WHAT THE TASK REQUIRES> Print the records below exactly, omitting all pictures.

Stored items
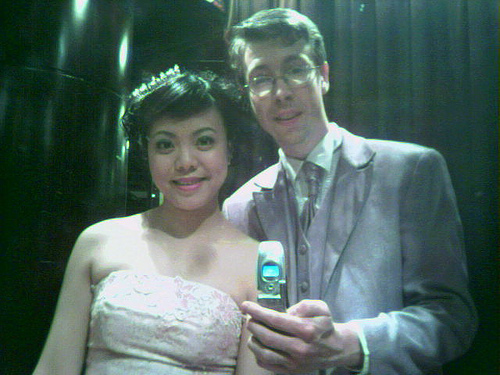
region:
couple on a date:
[37, 29, 441, 374]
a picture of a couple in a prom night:
[111, 3, 427, 363]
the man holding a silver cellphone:
[238, 236, 318, 374]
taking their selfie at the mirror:
[113, 24, 370, 332]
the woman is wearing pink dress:
[108, 101, 248, 373]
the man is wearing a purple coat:
[229, 35, 482, 374]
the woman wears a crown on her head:
[129, 64, 204, 114]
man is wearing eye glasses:
[241, 58, 335, 109]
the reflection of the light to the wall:
[56, 19, 147, 88]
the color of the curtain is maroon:
[339, 14, 475, 120]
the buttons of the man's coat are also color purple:
[289, 234, 314, 301]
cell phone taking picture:
[204, 207, 354, 374]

SOLUTION FOR THIS EXERCISE>
region:
couple on a date:
[37, 29, 441, 374]
a picture of a couple in a prom night:
[111, 3, 427, 363]
the man holding a silver cellphone:
[238, 236, 318, 374]
taking their selfie at the mirror:
[113, 24, 370, 332]
the woman is wearing pink dress:
[108, 101, 248, 373]
the man is wearing a purple coat:
[229, 35, 482, 374]
the woman wears a crown on her head:
[129, 64, 204, 114]
man is wearing eye glasses:
[241, 58, 335, 109]
the reflection of the light to the wall:
[56, 19, 147, 88]
the color of the curtain is maroon:
[339, 14, 475, 120]
the buttons of the man's coat are also color purple:
[289, 234, 314, 301]
cell phone taking picture:
[204, 207, 354, 374]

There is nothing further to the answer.